抜粋箇所>

>>>>

2010-07-25 21:53:50 | 書評
私事多忙でしばらくご無沙汰した。とはいえ読書はしているのでこのあと順々と。

つかこうへいの追悼公演が表題作、しかも8月6日から始まるということで興味を持った。でも芝居は筧利夫とかリア・ディソンとか名の売れた人も出るということなんでおそらく無理、とりあえず本でもということで読んだしだい。ところで、週刊新潮によればリアディソンの演技はすごいらしい。

さて小説。これは愛国と愛の物語。犬子恨一郎は海軍少佐。世が世なら朝鮮の王族の王子。母とともに広島の比治山に居を構える。恨一郎には幼いころ将来を誓った髪百合子と言う女性がいる。髪一族は卑しき泣き女の一族であり、裏では諜報・暗殺に携わる一族。
展開はいかにも舞台らしいダイナミックさと言うか荒唐無稽さを含みつつぐいぐいと進んでゆく。ここでさらっと言うと不条理極まりないが、その大きな愛ゆえに恨一郎は百合子の上に、そして広島市民の上に原爆を落とす。些か不謹慎との声も出ようが、確かに国の一つや二つ滅びても悔いのない、偉大なる愛の物語である。また、アメリカ側のええ加減さ(ルーズベルトのいい加減さ、逃げるトルーマン、発狂する爆撃機搭乗員たち)もちゃんと入れられているので、広島がいい加減に扱われたと言う印象は残らない。

細かいことを言うといろいろあるんですよね、でも。
後半、特に終わりに向けては案外とどたばたしてきて、なんだかよくわかんないけどテンポで押しているようなところがある。それから、比治山の「海の見える側」は焼け残っているはずだなあ。これは計算に入っているんだろうか?あと、大和は呉の工廠で作っていたのであり、広島ではない。 

まあそうはいえ、戯曲的には立派。今度舞台で見たいものだ。

<<<<

指示>
A – 書評の「2010-07-25 21:53:50 | 書評」から「ィソンの演技はすごいらしい。」までを一字一句変えずに書き出せ。
B – 書評によると、大和はどこで作られていたか。
ここでは資料を使わない。

元データ>

>>>>

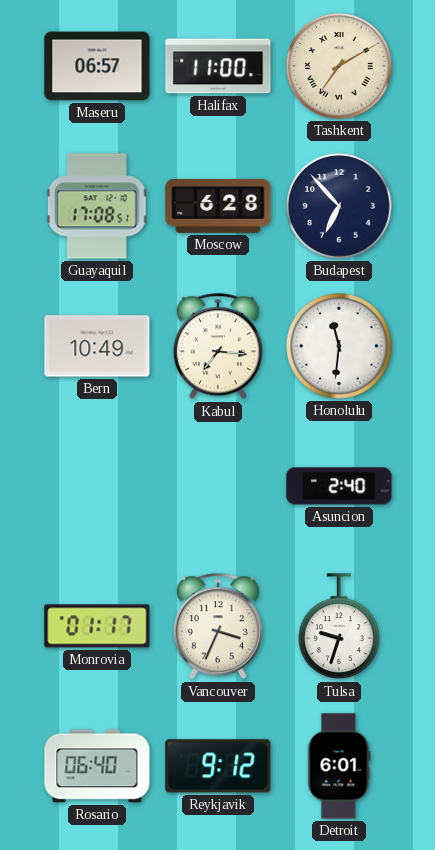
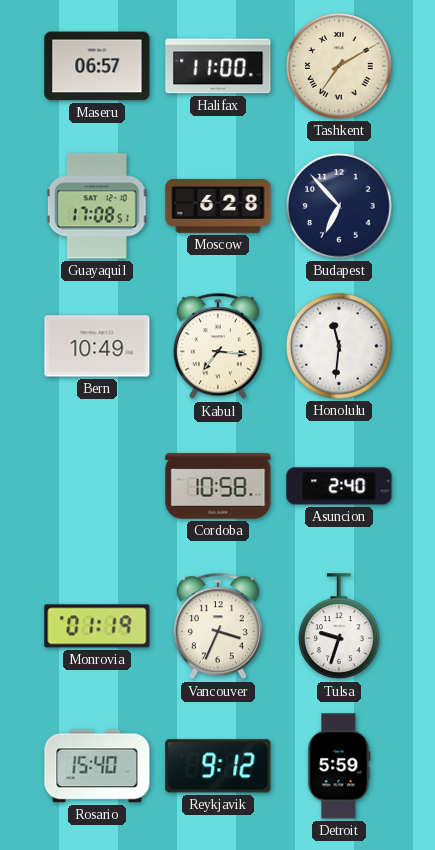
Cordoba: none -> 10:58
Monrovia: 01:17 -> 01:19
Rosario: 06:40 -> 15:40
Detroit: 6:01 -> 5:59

<<<<

解答>
A –
2010-07-25 21:53:50 | 書評
私事多忙でしばらくご無沙汰した。とはいえ読書はしているのでこのあと順々と。

つかこうへいの追悼公演が表題作、しかも8月6日から始まるということで興味を持った。でも芝居は筧利夫とかリア・ディソンとか名の売れた人も出るということなんでおそらく無理、とりあえず本でもということで読んだしだい。ところで、週刊新潮によればリアディソンの演技はすごいらしい。

B – 呉の工廠